The Pearls of Life:

101 Simple Ways to Health and Happiness

Give Yourself Psychotherapy Sessions

give yourself psychotherapy sessions largeI think, therefore I feel.

There are different kinds of psychotherapies. The image of a person freely associating on a couch to a therapist is mostly attributed to psychoanalysis, which was started by Freud.

There is another psychotherapy that I have found helpful with my patients, as well as in my personal life. It is cognitive therapy, a most powerful tool.

Cognitive therapy is now used often to combat depression and anxiety. It has been shown to be as effective as medication treatment for mild to moderate depression. If used correctly, it can possibly change our core beliefs about the world and ourselves.

Cognitive therapy is usually done with a therapist. But I find that we can apply the same principles for our personal use. It is good for managing our everyday blues and preventing the small blues from turning into oppressing monsters.

The idea behind cognitive therapy is that our thoughts help determine our moods. Changing a thought arising from a given situation will change mood. The mood change then changes the behaviors and physical reactions that come with it. Those of us who are motivated and have the capacity to look inside ourselves benefit most from this technique.

This is how it works. I first look at a negative reaction that I may have to a situation.
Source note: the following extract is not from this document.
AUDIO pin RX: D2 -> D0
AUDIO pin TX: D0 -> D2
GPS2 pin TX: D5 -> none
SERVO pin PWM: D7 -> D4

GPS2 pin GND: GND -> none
I entertain the possibility that my perception and interpretation of the situation may be false—colored by my past experiences, my genes, or something inherent in my biological makeup.

With this possibility, I recognize that these false perceptions and interpretations have led to the negative thoughts.

After I realize that my initial automatic negative response may not be based on reality, I try to look beyond the surface. I explore other possible perceptions and interpretations that more closely reflect the reality.

In the end, I decide whether the evidence supports the negative thought or one of the more positive ones. Ideally, I will come to realize that my initial negative perception and interpretation are distorted. Eventually I “reframe” the situation, using the more positive alternative response.

- Try to use the above technique.

- Work with a therapist if you find it easier to have someone else help you with this technique. Each of us has different talents. Even the smartest person may need the expertise and guidance of a professional.

-  Consult friends or family you trust as a sounding board.

-  Check out Feeling Good Handbook by David D Burns.